1. Hahn, H. and Palich, W. Preliminary Evaluation of Porous Metal Surfaced Titanium for Orthopedic Implants. Journal of Biomedical Materials Research. 4(4):571–77, 1970.
2. Yue, S., et al. The Fatigue Strength of Porous-coated Ti-6% Al-4% V Implant Alloy. Journal of Biomedical Materials Research. 18:1043–58, 1984.
3. Ritter, M. Twenty-year Survivorship of Cementless Anatomic Graduated Component Total Knee Arthroplasty. The Journal of Arthroplasty. 25(4):507–13, 2010.
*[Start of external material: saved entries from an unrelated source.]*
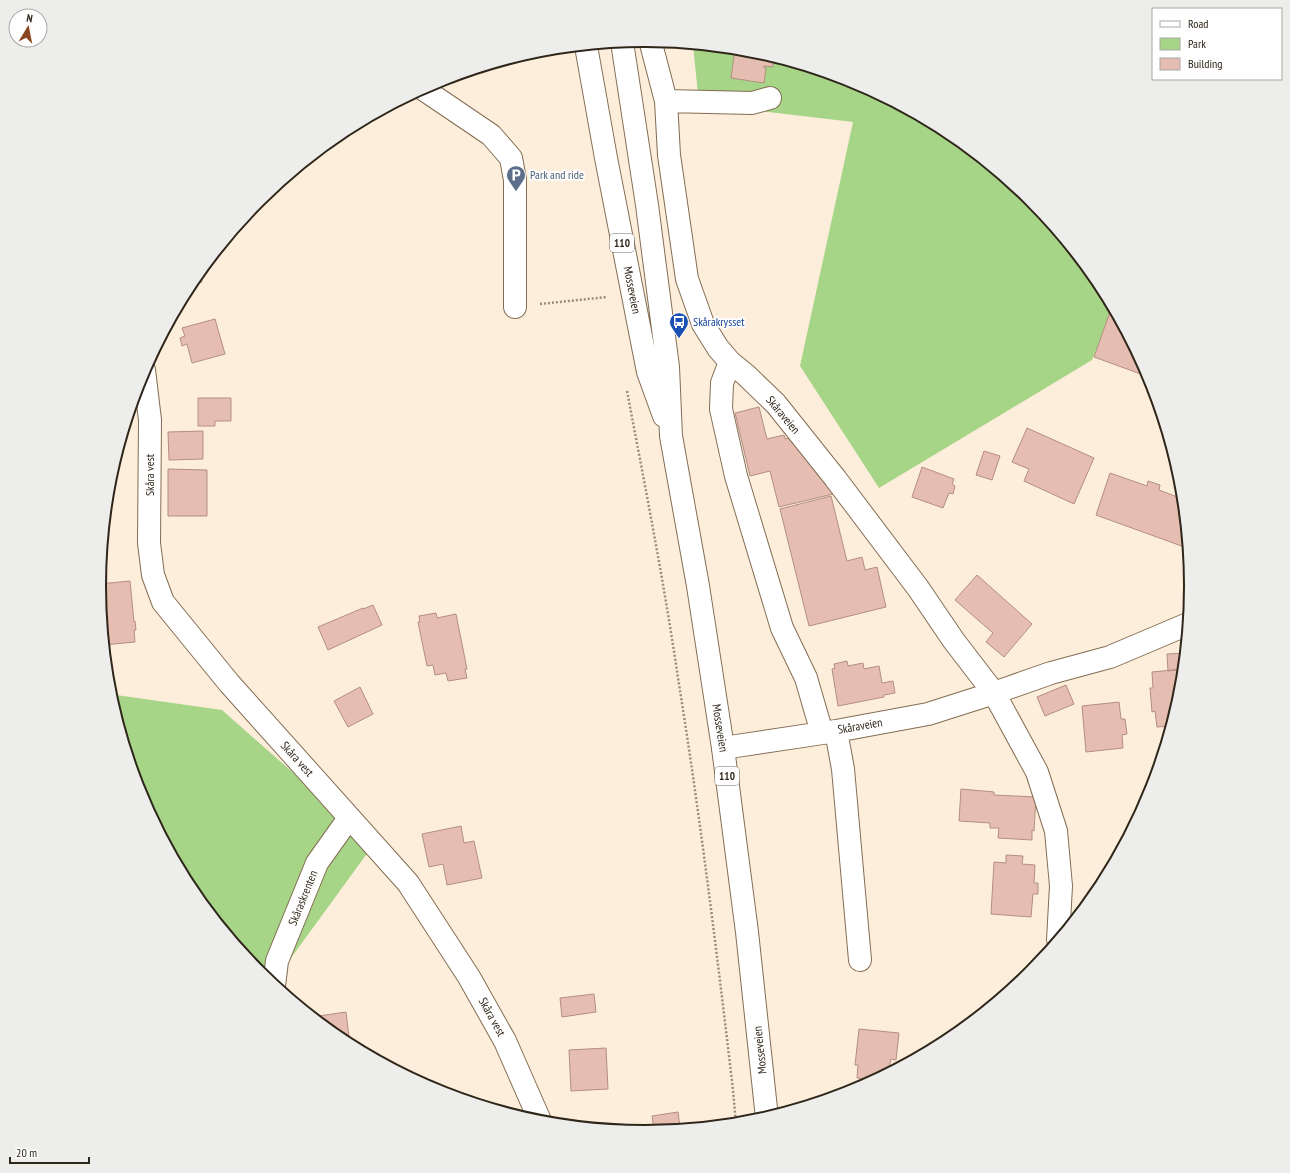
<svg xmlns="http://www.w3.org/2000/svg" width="1290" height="1173" viewBox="0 0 1290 1173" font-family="'PT Sans Narrow',sans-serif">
  <rect width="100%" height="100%" fill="#fdeedc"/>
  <path fill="#a7d587" d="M693 45 752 51 854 82 949 132 1032 200 1100 283 1113 309 1092 360 879 488 800 366 853 122 699 104Z
    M109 694 222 710 374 844 272 984 258 973 190 890 140 795Z"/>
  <path fill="#e5beb1" stroke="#b38e81" d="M735 49 752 51 774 57 773 67 764 66V68H766L764 83 731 78Z
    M200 271 202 282 192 284 194 290 186 291 191 283Z
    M1112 306 1149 377 1094 357Z
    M215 319 225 354 192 363 187 344 182 346 180 338 185 336 182 328Z
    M198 398H231V421H215V426H198Z
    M759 407 767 439 784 435 785 439 788 438 831 485 833 494 779 507 770 471 750 476 735 413Z
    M1027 428 1094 458 1074 504 1024 481 1029 469 1012 462Z
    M203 431V459L169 460 168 432Z
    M984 451 1000 456 992 480 976 475Z
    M922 467 954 479 952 484 955 486 953 494 949 493 943 508 912 497Z
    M168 469 207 470V516H168Z
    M1110 473 1147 486 1148 481 1160 485 1159 490 1183 499 1187 548 1096 515Z
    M831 496 847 561 862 557 865 570 877 567 886 607 809 626 780 509Z
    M977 575 1032 624 1004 657 986 642 993 633 955 600Z
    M130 581 134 622 135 621 136 630H134L135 642 104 645 99 584Z
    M373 605 382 625 328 650 318 627 363 608V609Z
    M436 613 437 618 456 614 467 669H465L467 678 448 681 446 673 435 675 433 665 427 666 418 622H420L419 616Z
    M1185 653 1183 669 1168 671 1167 654Z
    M847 661 848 666 863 663 864 669 879 666 882 683 893 681 895 693 884 695V697L838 706 832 669 835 668 834 664Z
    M1183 669 1181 693 1171 726 1157 727 1155 711 1152 712 1150 688H1153L1152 672Z
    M1066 685 1074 704 1045 716 1037 697Z
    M360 687 373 714 348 727 334 701Z
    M1119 702 1121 719H1125L1127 734 1122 735 1123 748 1086 752 1082 706Z
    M961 789 994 792V795L1036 797 1034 831 1032 830V840L998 838 999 828H990V823L959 821Z
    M461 826 464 843 474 841 482 878 447 885 443 864 429 867 422 834Z
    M1006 855 1023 856 1022 864 1035 865 1034 883H1038V894H1033L1031 917 991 914 994 862 1006 863Z
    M594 994 596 1012 562 1017 560 998Z
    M346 1012 350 1045 341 1041 312 1017Z
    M859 1029 899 1033 896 1060 891 1059 888 1073 886 1074 877 1073 876 1080H875L857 1078 858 1065H855Z
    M606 1048 608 1089 571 1091 569 1050Z
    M678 1112 680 1127 654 1130 652 1116Z"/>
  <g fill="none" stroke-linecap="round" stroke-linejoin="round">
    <g stroke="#836d52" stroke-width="24">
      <path id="minor" d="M650 40 666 101 669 155 687 279 703 324 718 348 730 362 746 375 776 404 835 478 918 588 954 641 994 693 1037 772 1056 831 1061 886 1058 940
        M423 89 491 135 511 158 515 180V307
        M666 101 752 103 770 98
        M730 362 722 383 721 409 736 476 782 628 806 678 822 733
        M144 370 150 420 149 543 153 575 163 602 229 683 408 883 469 977 505 1041 541 1123
        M836 731 843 769 860 960
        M723 748 836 731 928 714 994 693 1051 673 1110 657 1188 624
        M274 986 277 961 317 863 349 818"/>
    </g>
    <g stroke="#836d52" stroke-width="24">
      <path id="highway" d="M622 42 647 205 668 367 671 436 698 586 723 748 747 932 767 1118
        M586 46 606 158 648 372 664 416"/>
    </g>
    <path stroke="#988c7d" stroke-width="2.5" stroke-dasharray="2 2" stroke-linecap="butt" d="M540 304 607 297
      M627 391C645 486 664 582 678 678 700 815 717 953 733 1090L736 1124"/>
    <use href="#minor" stroke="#fff" stroke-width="22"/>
    <use href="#highway" stroke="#fff" stroke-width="22"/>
  </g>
  <defs>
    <g id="parking-pin" transform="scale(1)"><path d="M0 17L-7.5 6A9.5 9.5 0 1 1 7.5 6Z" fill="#5c6f8a" stroke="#fefefe"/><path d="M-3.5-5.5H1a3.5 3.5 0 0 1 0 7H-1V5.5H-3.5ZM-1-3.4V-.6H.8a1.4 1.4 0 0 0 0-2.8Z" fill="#fff"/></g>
    <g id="bus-pin" transform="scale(1)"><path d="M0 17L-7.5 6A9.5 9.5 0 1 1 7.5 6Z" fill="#1a4fb4" stroke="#fefefe"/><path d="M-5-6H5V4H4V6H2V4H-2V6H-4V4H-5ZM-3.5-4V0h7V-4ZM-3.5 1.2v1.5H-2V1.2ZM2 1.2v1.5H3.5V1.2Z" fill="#fff"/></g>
  </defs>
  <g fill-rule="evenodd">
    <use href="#parking-pin" x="516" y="175"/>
    <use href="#bus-pin" x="679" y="322"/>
  </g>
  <g text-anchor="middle" stroke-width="3.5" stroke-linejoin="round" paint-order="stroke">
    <g fill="#fefefe" stroke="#6d675e" stroke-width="1">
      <rect x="610" y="234" width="24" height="18" rx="3"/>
      <rect x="715" y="767" width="24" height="18" rx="3"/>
    </g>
    <g font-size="11" font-weight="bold" fill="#2f261a">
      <text x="622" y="247">110</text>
      <text x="727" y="780">110</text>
    </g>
    <g font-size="12" fill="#4e5e75" stroke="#fefefe" text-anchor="start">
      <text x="530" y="179">Park and ride</text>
    </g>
    <g font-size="12" fill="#2f261a" stroke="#fefefe">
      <text transform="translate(632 290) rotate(79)" y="4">Mosseveien</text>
      <text transform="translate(783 415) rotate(50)" y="4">Skåraveien</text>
      <text transform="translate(150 475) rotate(-90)" y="4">Skåra vest</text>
      <text transform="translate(860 726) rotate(-10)" y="4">Skåraveien</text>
      <text transform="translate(720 728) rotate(81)" y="4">Mosseveien</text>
      <text transform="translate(297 759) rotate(48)" y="4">Skåra vest</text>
      <text transform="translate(303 898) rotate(-68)" y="4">Skåraskrenten</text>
      <text transform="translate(492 1017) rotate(61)" y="4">Skåra vest</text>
      <text transform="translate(760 1050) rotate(-96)" y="4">Mosseveien</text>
    </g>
    <g font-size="12" fill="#164399" stroke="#fefefe" text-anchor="start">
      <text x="693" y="326">Skårakrysset</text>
    </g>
  </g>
  <path d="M0 0H1290V1173H0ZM106 586a539 539 0 1 1 1078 0a539 539 0 1 1-1078 0Z" fill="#ededec" fill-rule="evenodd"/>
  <path fill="none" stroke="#2f261a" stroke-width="2" d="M106 586a539 539 0 1 1 1078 0a539 539 0 1 1-1078 0Z"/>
  <rect x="1152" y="8" width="130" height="72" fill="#fefefe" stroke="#aba8a3"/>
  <rect x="1160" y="21" width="20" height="6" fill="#ffffff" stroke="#aba8a3"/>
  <text x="1188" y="28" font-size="12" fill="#2f261a">Road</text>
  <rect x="1160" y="38" width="20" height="12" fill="#a7d587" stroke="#aba8a3"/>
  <text x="1188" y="48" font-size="12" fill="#2f261a">Park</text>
  <rect x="1160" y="58" width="20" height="12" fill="#e5beb1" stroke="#aba8a3"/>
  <text x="1188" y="68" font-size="12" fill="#2f261a">Building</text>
  <g transform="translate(28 28) rotate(10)"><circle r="19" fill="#fefefe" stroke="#aba8a3"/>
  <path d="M0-3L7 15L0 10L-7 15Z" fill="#8a451d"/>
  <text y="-6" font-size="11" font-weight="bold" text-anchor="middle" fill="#2f261a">N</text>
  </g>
  <path d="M10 1157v6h79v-6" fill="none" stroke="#2f261a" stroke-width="2"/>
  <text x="16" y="1157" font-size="12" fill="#2f261a" stroke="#fefefe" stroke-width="3" paint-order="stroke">20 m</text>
</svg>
4. Incavo, S., et al. Tibial Plateau Coverage in Total Knee Arthroplasty. Clinical Orthopaedics and Related Research. 299:81–85, 1994.
5. Peters, P., et al. Osteolysis After Total Knee Arthroplasty Without Cement. The Journal of Bone and Joint Surgery. 74(6):864–76, 1992.
6. Parks, N., et al. “Modular Tibial Insert Micromotion, A Concern with Contemporary Knee Implants”, Clinical Orthopaedics and Related Research, No. 356, 1998.
7. Bartel, D., et al. “The Effect of Conformity, Thickness, and Material on Stresses in Ultra-High Molecular Weight Components for Total joint Replacement,” JBJS, Vol. 68-A, No. 7, 1986.